■ **RECORDS FOR PROCESSING**:
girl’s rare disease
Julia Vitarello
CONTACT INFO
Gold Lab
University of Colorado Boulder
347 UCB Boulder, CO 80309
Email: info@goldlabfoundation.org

* * *

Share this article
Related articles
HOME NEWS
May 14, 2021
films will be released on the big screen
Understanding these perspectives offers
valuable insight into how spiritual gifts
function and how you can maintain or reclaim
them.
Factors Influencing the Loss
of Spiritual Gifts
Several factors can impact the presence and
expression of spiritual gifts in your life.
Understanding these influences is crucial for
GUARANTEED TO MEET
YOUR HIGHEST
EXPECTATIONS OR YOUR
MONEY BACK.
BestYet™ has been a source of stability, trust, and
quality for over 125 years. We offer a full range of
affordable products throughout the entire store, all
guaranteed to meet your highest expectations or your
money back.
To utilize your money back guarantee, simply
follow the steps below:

■ **EXERCISE AIM**: Working from the material above, restate word for word the lines between the line with "girl’s rare disease" and the line with "Email: info@goldlabfoundation.org", both included, and only those.

■ **OUTPUT FOR THIS EXERCISE**:
girl’s rare disease
Julia Vitarello
CONTACT INFO
Gold Lab
University of Colorado Boulder
347 UCB Boulder, CO 80309
Email: info@goldlabfoundation.org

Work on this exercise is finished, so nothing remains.